Any help would be greatly appreciated.
Thanks.
 

335 Posts

October 18th, 2004 03:00

When you boot up, enter the BIOS. Does it say it is an Inspiron BIOS or a Dimension? As far as I know, the latest BIOS for the Inspiron is A-11. If the tech installed the Dimension BIOS, it will not recognize the APR for the Inspiron.

If it is the incorrect BIOS (which will work fine on the Inspiron with the exception of the APR), you need to download A-11 and install it. Use the floppy method. You may have to boot to the floppy and give the command from the command prompt using the /forceit switch on the command line.

335 Posts

October 18th, 2004 03:00

I wanted to correct a mistyping in my previous reply. It is not the Dimension, but the Latitude BIOS that the tech probably installed. I don't think the Dimension BIOS would work on the Inspiron.

29 Posts

October 18th, 2004 09:00

Thanks for the info. So I download A11 and copy on the floppy the BIOS file/s. Then boot with that floppy which will roll back to old version. Do I need OS files on that floppy?
 
Thanks.

3.2K Posts

October 18th, 2004 10:00

Please look at your other post and in the future do not cross post.
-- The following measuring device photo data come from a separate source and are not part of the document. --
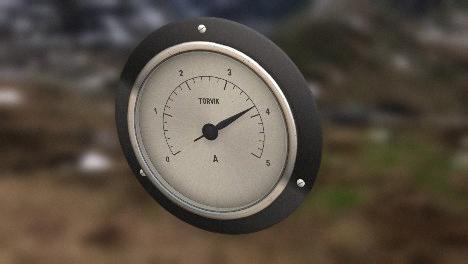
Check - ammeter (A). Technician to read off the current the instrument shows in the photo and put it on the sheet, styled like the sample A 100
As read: A 3.8
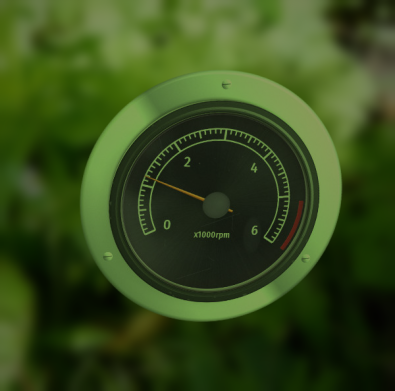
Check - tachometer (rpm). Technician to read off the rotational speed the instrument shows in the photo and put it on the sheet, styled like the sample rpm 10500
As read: rpm 1200
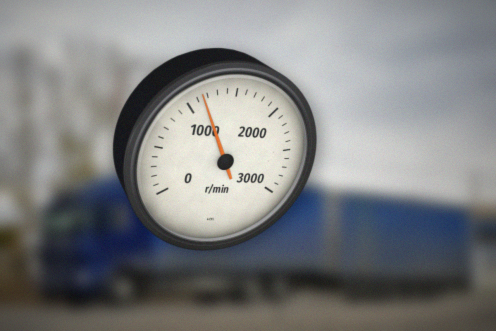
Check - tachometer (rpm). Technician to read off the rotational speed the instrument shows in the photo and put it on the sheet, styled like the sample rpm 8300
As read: rpm 1150
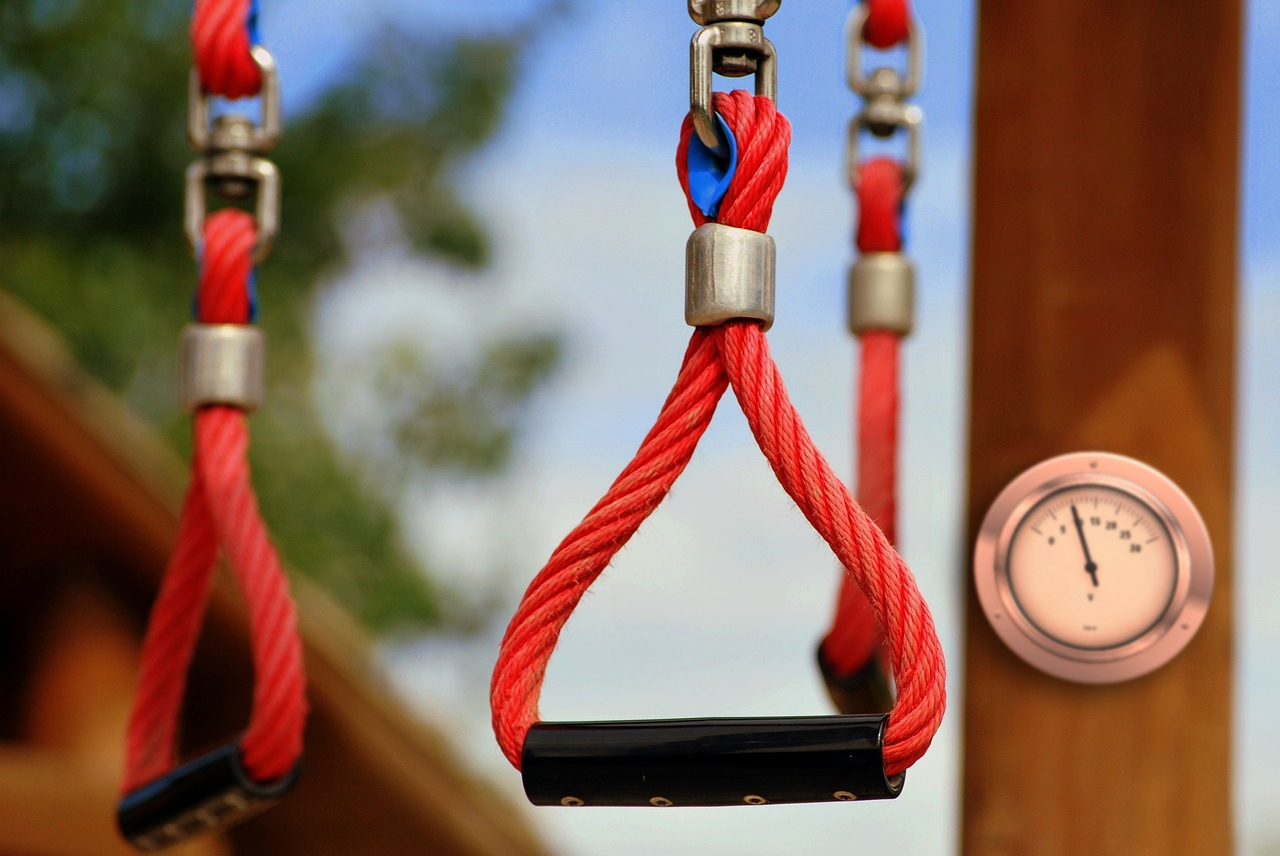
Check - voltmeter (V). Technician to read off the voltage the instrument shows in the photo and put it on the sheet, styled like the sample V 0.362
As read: V 10
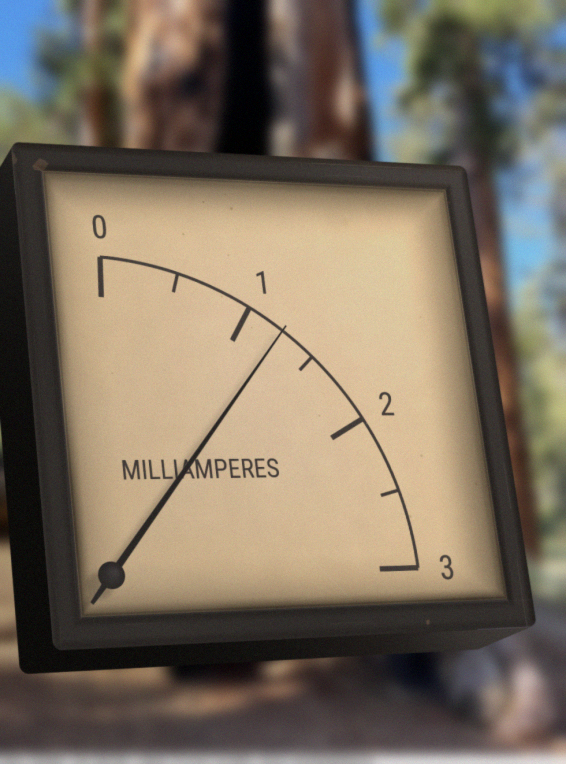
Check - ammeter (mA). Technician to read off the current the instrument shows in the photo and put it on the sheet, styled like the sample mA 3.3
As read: mA 1.25
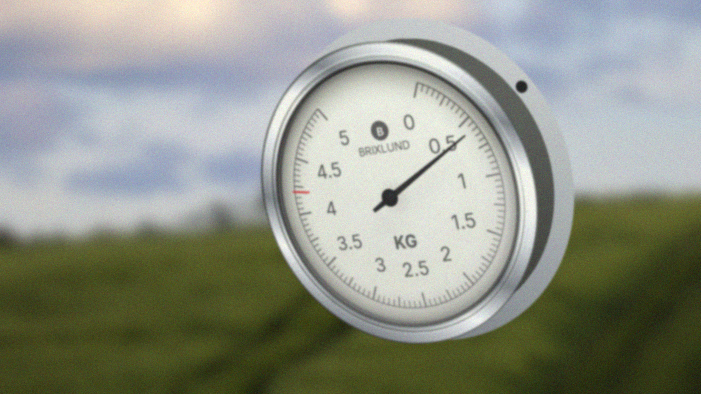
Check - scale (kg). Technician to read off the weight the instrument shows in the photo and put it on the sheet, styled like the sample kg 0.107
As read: kg 0.6
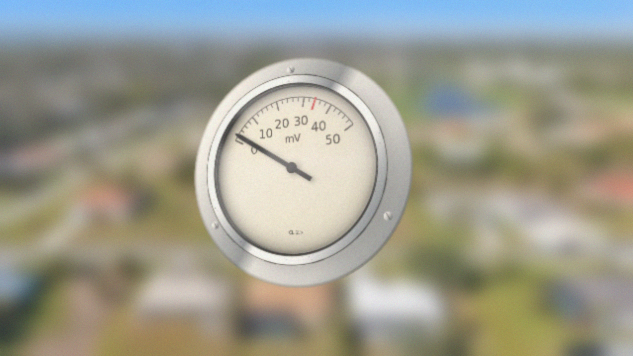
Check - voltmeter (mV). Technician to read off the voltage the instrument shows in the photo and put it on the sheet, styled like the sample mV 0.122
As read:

It makes it very hard to help.

Thanks

335 Posts

October 18th, 2004 13:00

When you download the floppy version, it will create the boot floppy and install the OS on it. You then boot to the floppy and the autoexec.bat file will run the bios program. If you get a report that the hardware is incorrect, look at the command in the autoexec.bat file (type autoexec.bat) and then manually type that command at the prompt and add the /forceit switch to it. It should then update the BIOS. You must have both the battery and the AC running to do this. Do not interrupt the process or you will have a doorstop.

Alternatively, you could call Dell and have the tech come out and install the correct BIOS. Since he installed the wrong one, he should do this for no charge.